Elena García Armada, European Inventor Award 2022 for her pioneering pediatric exoskeleton

Elena García Armada has designed the world's first adaptable children's exoskeleton. / epo

Science | robotics

The invention helps paralyzed children to walk during rehabilitation sessions

Elena Martin Lopez

Elena García Armada, an engineer at the Center for Automation and Robotics (CAR-CSIC-UPM) and a researcher at the Higher Council for Scientific Research (CSIC), had been analyzing the problem of exoskeletons for a few years, but it was not until she met Daniela, a girl who had been paralyzed after suffering a traffic accident, when she had the idea of ​​developing a pediatric exoskeleton. This Tuesday, his invention, which allows children in wheelchairs to walk during rehabilitation sessions, which reduces muscle breakdown and medical complications, has been recognized with the 2022 European Inventor Award, granted by the European Patent Office (EPO).

The scientist thus receives one of the most important international awards in the field of innovation, after obtaining the highest number of votes from the public in the research category among the 13 finalists. “The public vote for Elena García Armada recognizes the determination, ingenuity and contribution of this exceptional inventor, who has harnessed her experience and expertise in robotics and health technology to improve the lives of many children,” said António Campinos, President of the EPO. "Her invention of her enables the experience of walking during rehabilitation sessions for children who might not otherwise be able to do so, and offers hope to many who have been waiting for new treatment possibilities," he added.

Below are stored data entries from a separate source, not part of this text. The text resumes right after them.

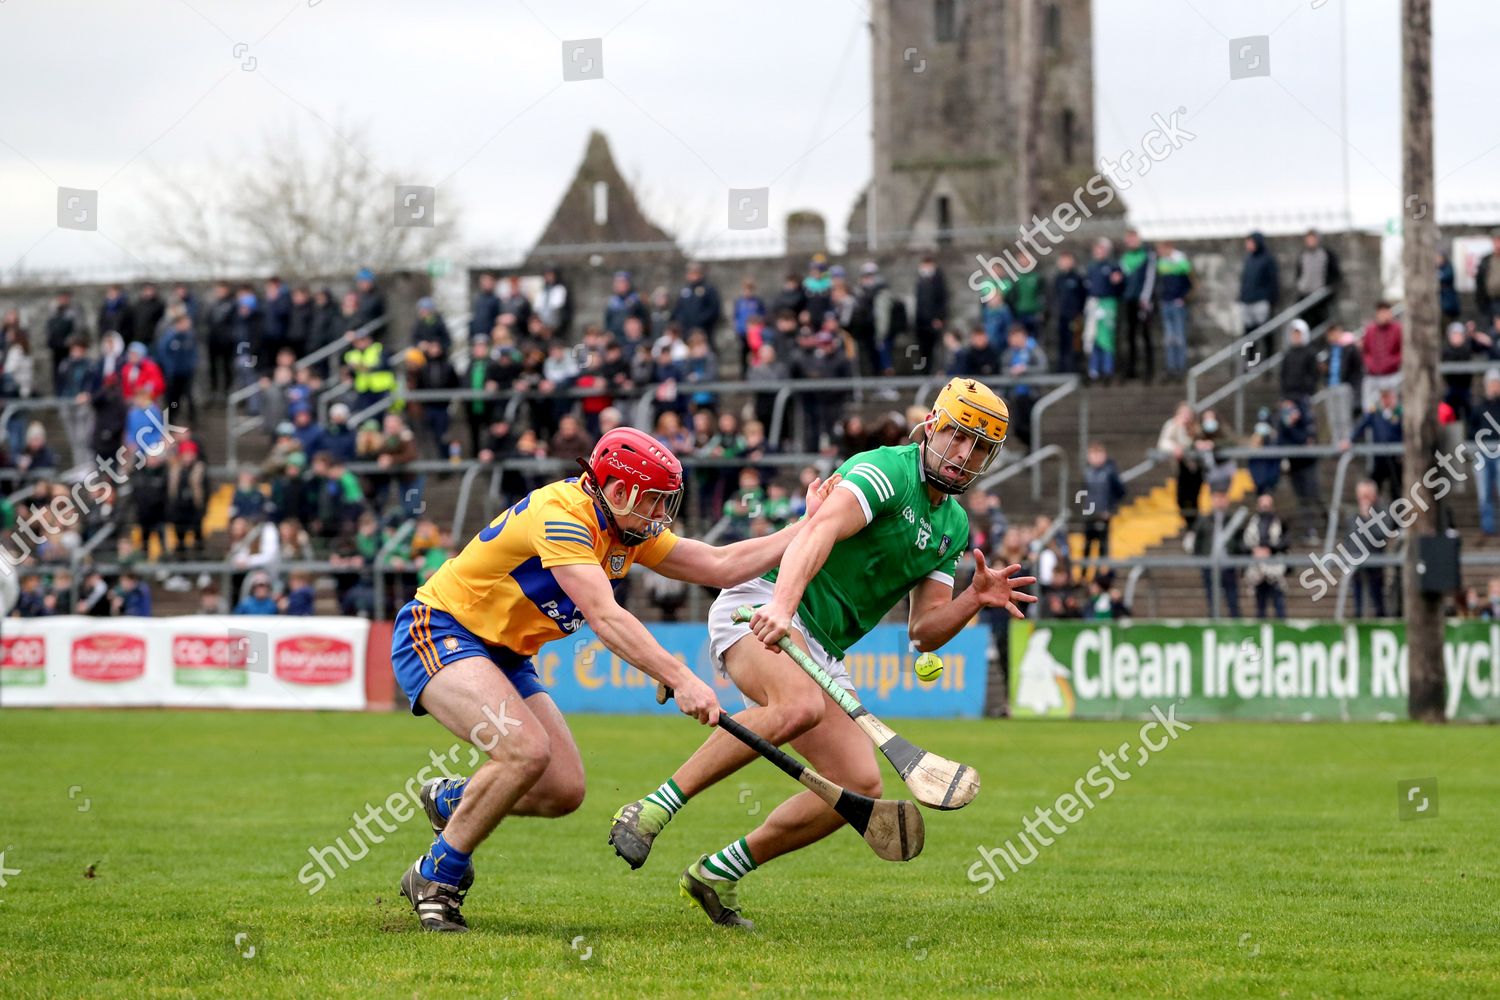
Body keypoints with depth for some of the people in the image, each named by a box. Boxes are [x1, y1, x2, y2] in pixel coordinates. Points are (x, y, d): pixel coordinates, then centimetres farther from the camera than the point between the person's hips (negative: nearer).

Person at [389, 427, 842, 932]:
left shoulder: (629, 530, 3)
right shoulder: (561, 516, -26)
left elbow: (720, 565, 6)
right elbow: (606, 619, -35)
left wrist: (807, 530, -2)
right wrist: (680, 680, -42)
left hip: (504, 656, 9)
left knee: (563, 789, -3)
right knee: (526, 749, -30)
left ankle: (448, 800, 25)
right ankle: (434, 879, -13)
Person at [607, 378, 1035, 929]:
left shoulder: (954, 526, 17)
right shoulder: (885, 470, -10)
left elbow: (924, 631, 16)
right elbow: (818, 530, -28)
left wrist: (976, 598, -4)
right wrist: (782, 604, -46)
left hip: (821, 651, 9)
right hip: (760, 607, -9)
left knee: (861, 786, -4)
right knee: (800, 705, -39)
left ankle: (718, 873, 8)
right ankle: (653, 809, -31)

The last Spanish woman to receive this award was the scientist Margarita Salas, in recognition of her innovative work in genetics and molecular biology, whom García Armada recalled in her acceptance speech. “This award is a source of pride for me, but also for Spain, because the pediatric exoskeleton is a scientific success resulting from the transfer of knowledge from our country. Taking up the witness of my admired Margarita Salas makes this recognition something even more special », she has affirmed.

An unmet need

Although adult exoskeletons have been around since the 1960s, no one had developed one for children until Elena García Armada began analyzing the problem in 2009. "When I looked at the figures and discovered that 17 million families were facing this bleak outlook and there was no solution in sight, I realized that I had to solve the problem myself”, García said in an interview with the CSIC about his invention.

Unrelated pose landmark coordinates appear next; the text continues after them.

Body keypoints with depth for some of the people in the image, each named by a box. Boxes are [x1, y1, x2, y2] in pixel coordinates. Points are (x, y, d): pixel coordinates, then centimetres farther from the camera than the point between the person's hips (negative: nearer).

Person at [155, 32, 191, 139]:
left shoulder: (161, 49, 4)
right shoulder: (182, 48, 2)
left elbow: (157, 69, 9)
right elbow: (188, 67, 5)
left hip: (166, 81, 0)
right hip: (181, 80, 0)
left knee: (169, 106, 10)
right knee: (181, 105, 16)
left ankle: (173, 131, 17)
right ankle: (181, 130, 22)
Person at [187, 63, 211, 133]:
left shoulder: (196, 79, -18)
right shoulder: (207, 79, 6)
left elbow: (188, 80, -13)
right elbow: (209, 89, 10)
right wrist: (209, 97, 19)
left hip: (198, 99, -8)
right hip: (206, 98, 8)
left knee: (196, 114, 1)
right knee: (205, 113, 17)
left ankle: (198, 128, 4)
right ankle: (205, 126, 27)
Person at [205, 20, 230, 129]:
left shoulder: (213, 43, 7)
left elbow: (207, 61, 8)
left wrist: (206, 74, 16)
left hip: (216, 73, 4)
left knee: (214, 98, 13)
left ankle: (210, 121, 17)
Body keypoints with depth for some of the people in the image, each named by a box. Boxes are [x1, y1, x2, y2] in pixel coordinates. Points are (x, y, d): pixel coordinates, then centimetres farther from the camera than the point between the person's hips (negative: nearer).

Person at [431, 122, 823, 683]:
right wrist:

In 2013, he carried out his first successful tests with little Daniela and the images showing the little girl walking went viral. Overnight, García Armada was inundated with requests to help families from all over the world. It was when she founded the company Marsi Bionics and began to industrialize prototypes and conduct clinical trials. In 2013, she applied for her first patent, and a year later, she applied for a second one.

Children's pediatric exoskeleton of the CAR-CSIC-UPM, developed by Elena García-Armada. /

csic

The need was especially focused on the fact that young wheelchair users are at risk of spinal deformities, which can ultimately shorten their lives. The challenge, however, was not just limited to downsizing adult exoskeletons to fit a smaller body. The reason is that children with paralysis are often unable to walk due to neurological conditions and have complex symptoms in terms of joint movements, so the exoskeleton needed to be adaptable and able to be adjusted according to each patient's symptoms.

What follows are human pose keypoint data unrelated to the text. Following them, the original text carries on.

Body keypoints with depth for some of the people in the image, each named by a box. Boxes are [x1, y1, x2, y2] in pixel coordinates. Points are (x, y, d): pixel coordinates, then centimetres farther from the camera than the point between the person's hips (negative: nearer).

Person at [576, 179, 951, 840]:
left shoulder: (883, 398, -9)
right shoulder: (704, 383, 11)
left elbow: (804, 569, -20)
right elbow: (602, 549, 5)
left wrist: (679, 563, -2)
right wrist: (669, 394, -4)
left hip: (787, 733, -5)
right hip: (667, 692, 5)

García Armada then invented an adjustable titanium suit connected to a battery and a network of small motors with sensors, software and machinery. The resulting mechanical joints intelligently adapt to each child's movement as their rehabilitation progresses, helping to reduce muscle breakdown and medical complications, while potentially improving children's mental well-being and sociability.

In 2021, he obtained medical clearance. Since then, Marsi Bionics has grown to 25 employees and the pediatric exoskeleton is already in use in rehabilitation centers and hospitals in the European Union and Mexico. Analysts have valued the exoskeleton market at €430 million in 2021 and project growth at €2.8 billion by 2026.